Pickering also has an unfortunate habit of injecting gratuitous conservative and religious commentary into some of his rulings, including a rambling critique of the Supreme Court’s one-person-one-vote precedents. On occasion, he has openly chafed at rules of law that he has a duty to apply. Although a not-exactly-conservative American Bar Association committee rated him "well-qualified" for the appeals court, his judicial opinions do not bespeak a first-rate legal mind. He was not an impressive witness at his two confirmation hearings. Indeed, I leaned against his nomination in a column last February 16, in part to counter Bush’s uncompromising insistence on filling with conservatives judicial vacancies that Senate Republicans had unjustifiably prevented President Clinton from filling.
As a political matter, Pickering was never really Bush’s guy. He owed his initial, May 2001, nomination to his friend Sen. Trent Lott, R-Miss.
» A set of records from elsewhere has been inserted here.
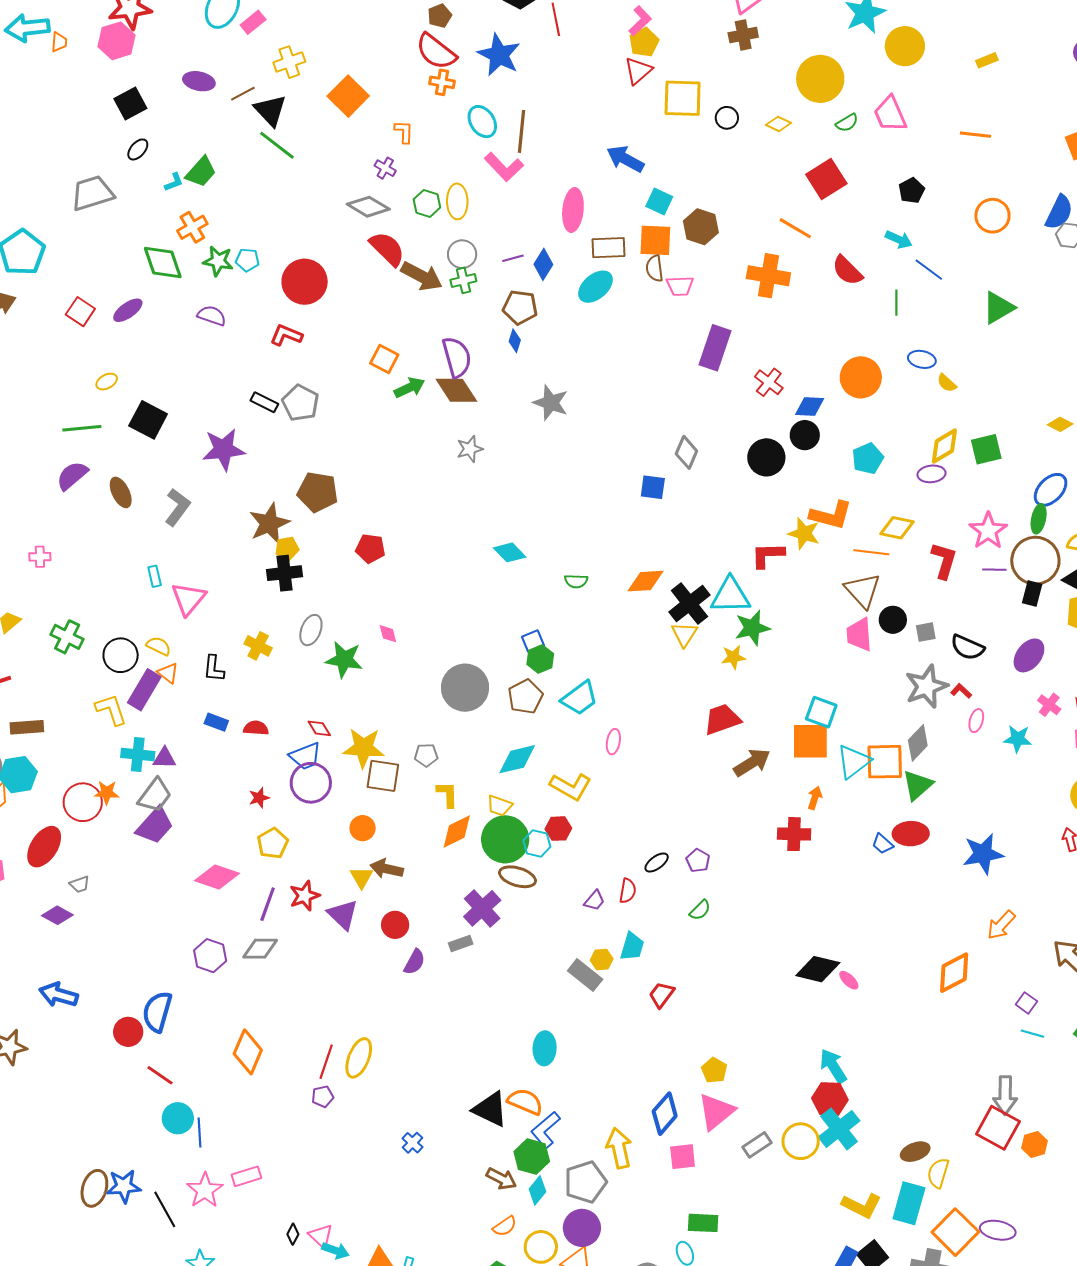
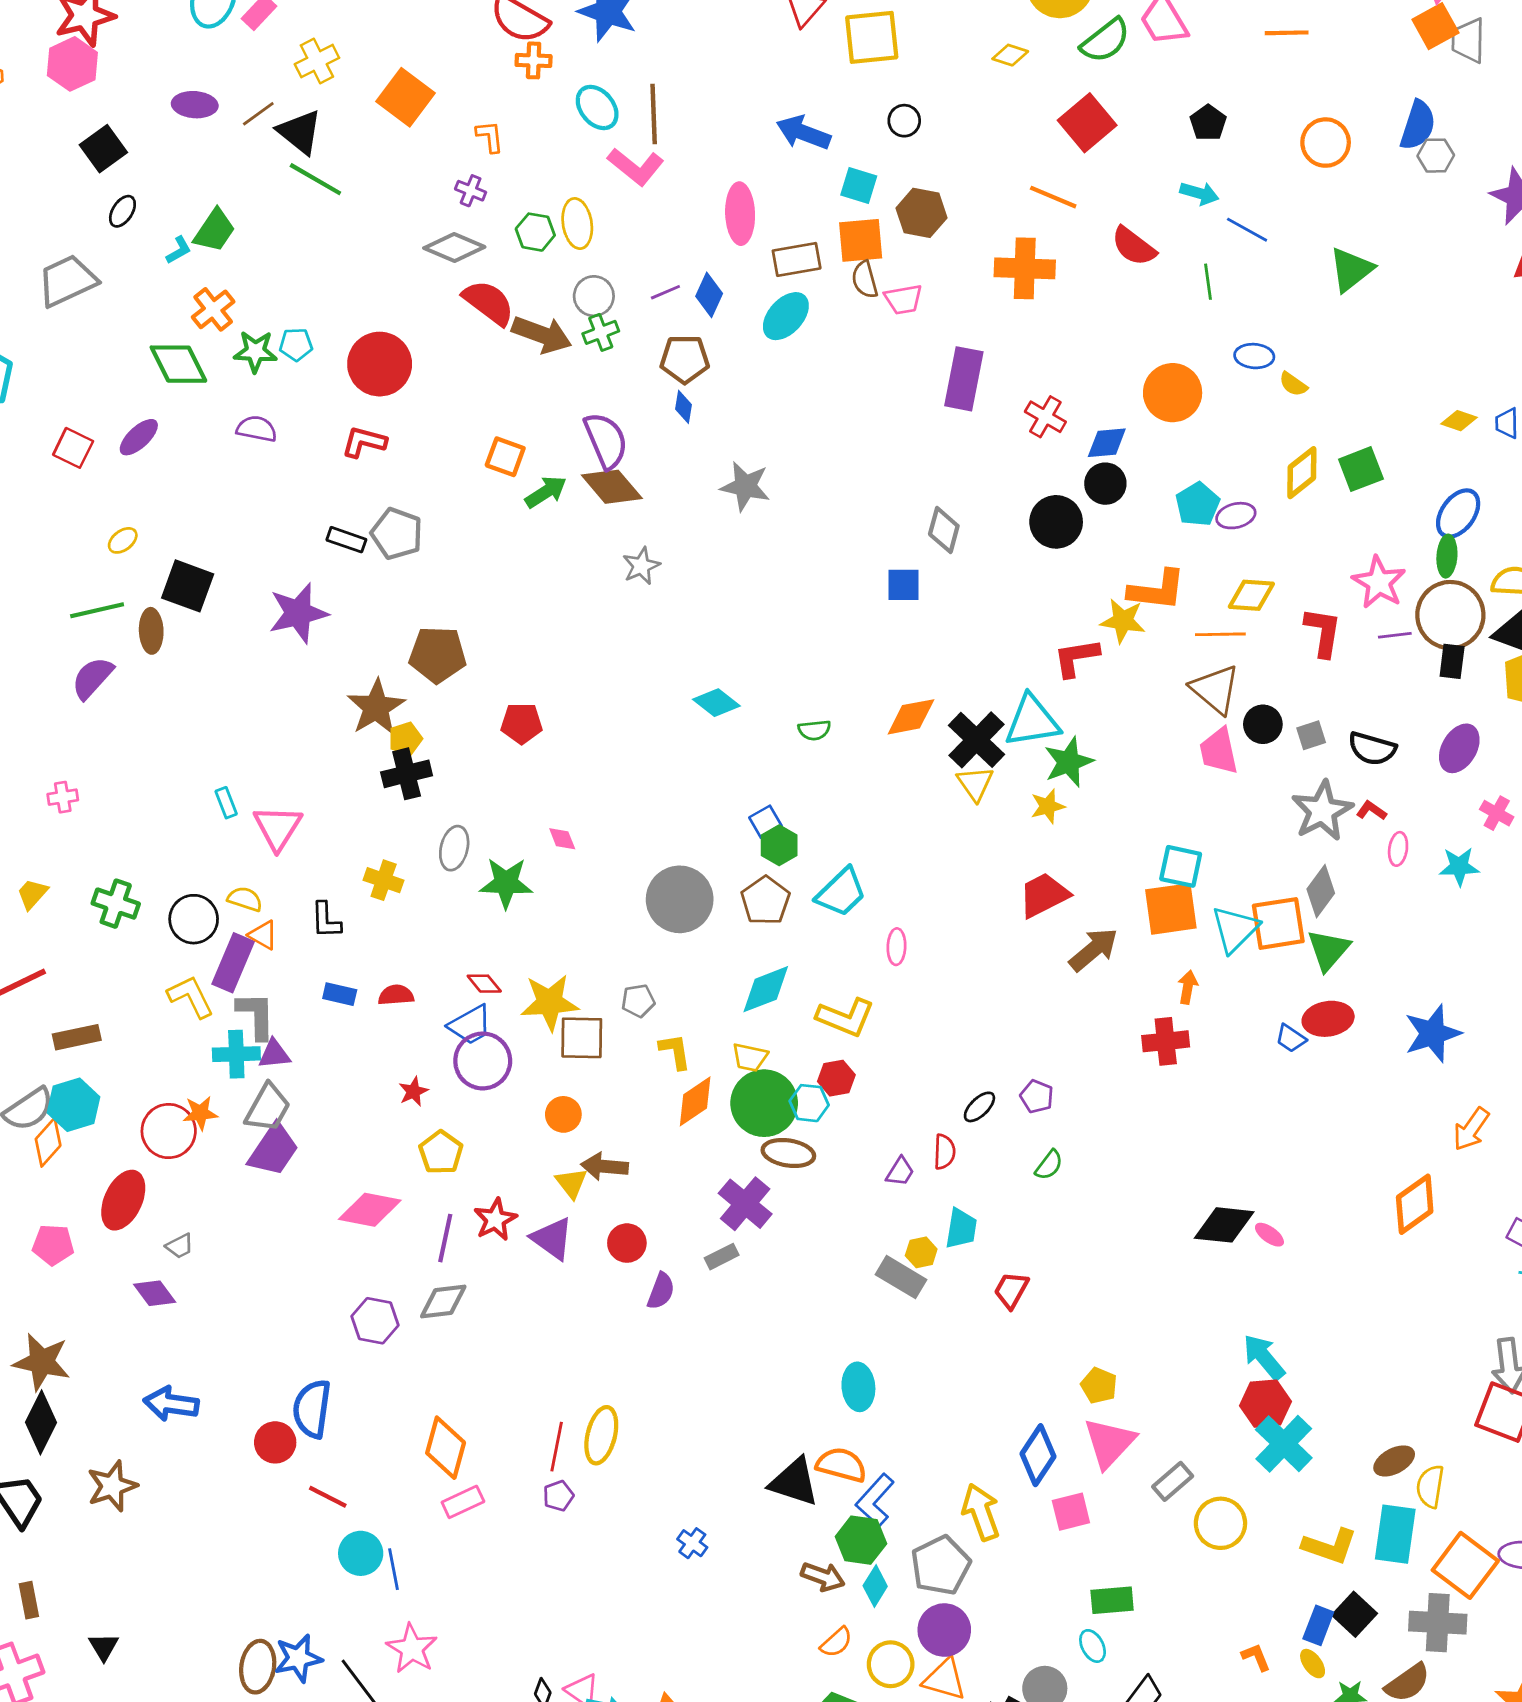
black circle: (727, 118) -> (904, 121), moved
green semicircle: (847, 123) -> (1105, 40), size x1.6
purple ellipse: (932, 474) -> (1236, 516), moved
brown ellipse: (121, 492) -> (151, 631), moved, turned 32
gray L-shape: (178, 507) -> (256, 1015), moved, turned -30
purple diamond: (57, 915) -> (155, 1293), turned 32
yellow circle: (801, 1141) -> (1220, 1523), moved
pink rectangle: (246, 1176) -> (463, 1502), moved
Now Lott has been deposed as Republican leader and Pickering has become a favorite punching bag for Democrats. Bush could have found a more distinguished, less controversial nominee. Why did he renominate Pickering?
Maybe he did it to court Southern white votes. But maybe Bush’s reason-or part of it-was that taking on the distorters and smear artists and race-baiters, rather than throwing a decent man to the wolves, was the right thing to do.
Bush did the wrong thing, on the other hand, when he hurled the "class warfare" slogan on January 9 at critics of his tax proposals. You don’t have to be a socialist or a soak-the-rich populist to believe that fairness calls for giving middle- and lower-income people a proportionate share of any tax cuts, at least absent proof that skewing the cuts toward the wealthy would spur economic growth.
The Bush plan fails this test. It would leave the unrich with a much smaller percentage increase in after-tax income than the rich, and with a larger proportion of the post-cut tax burden than they bear now. After-tax income would rise by a whopping 4.0 percent for people earning more than $1 million a year; by 2.3 percent for people earning $200,000-$500,000; but by only 1.4 percent for people earning $50,000-$75,000, and by less than 1 percent for people earning under $30,000, according to the nonpartisan Tax Policy Center. Beyond that, Bush’s regressive proposals would probably provide less of the economic stimulus he says he wants than would a cut in the payroll tax, which is a heavier burden than the income tax for low-income employees.
Reallocating a chunk of the tax burden from the rich to working people is not fair. And demanding tax fairness is not class warfare.